# Work order
In the data below, one line contains "potted plant: none" and a later one contains "bookshelf: present [458,286,623,482]". Print both, with every line between them, exactly and alone.
■ ■ ■
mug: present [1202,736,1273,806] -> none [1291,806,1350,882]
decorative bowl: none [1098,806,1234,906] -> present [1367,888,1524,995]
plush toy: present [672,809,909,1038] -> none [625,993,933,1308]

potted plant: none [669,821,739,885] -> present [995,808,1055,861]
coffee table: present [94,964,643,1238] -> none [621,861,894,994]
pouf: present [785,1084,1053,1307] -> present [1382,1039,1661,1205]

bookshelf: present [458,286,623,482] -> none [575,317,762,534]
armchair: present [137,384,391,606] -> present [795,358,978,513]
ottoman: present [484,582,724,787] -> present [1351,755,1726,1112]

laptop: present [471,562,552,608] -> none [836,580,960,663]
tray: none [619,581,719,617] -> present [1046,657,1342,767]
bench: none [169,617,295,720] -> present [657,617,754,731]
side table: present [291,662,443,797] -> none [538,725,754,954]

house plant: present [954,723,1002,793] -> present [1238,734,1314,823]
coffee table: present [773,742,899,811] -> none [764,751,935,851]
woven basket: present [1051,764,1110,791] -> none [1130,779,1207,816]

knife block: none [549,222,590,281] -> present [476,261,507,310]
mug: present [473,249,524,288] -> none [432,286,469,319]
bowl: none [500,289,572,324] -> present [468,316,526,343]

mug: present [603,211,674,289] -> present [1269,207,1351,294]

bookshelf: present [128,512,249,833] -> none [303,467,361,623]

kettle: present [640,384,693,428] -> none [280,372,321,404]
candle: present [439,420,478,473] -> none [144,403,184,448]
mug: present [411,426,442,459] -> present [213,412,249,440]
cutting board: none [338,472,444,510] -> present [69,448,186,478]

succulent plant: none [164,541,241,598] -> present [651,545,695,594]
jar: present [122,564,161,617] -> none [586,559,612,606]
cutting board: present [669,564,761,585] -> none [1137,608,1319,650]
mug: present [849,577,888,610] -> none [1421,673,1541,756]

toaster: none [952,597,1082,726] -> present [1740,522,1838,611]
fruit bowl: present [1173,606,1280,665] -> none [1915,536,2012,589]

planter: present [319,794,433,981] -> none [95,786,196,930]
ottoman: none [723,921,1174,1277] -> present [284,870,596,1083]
■ ■ ■
# Written solution
potted plant: none [669,821,739,885] -> present [995,808,1055,861]
coffee table: present [94,964,643,1238] -> none [621,861,894,994]
pouf: present [785,1084,1053,1307] -> present [1382,1039,1661,1205]

bookshelf: present [458,286,623,482] -> none [575,317,762,534]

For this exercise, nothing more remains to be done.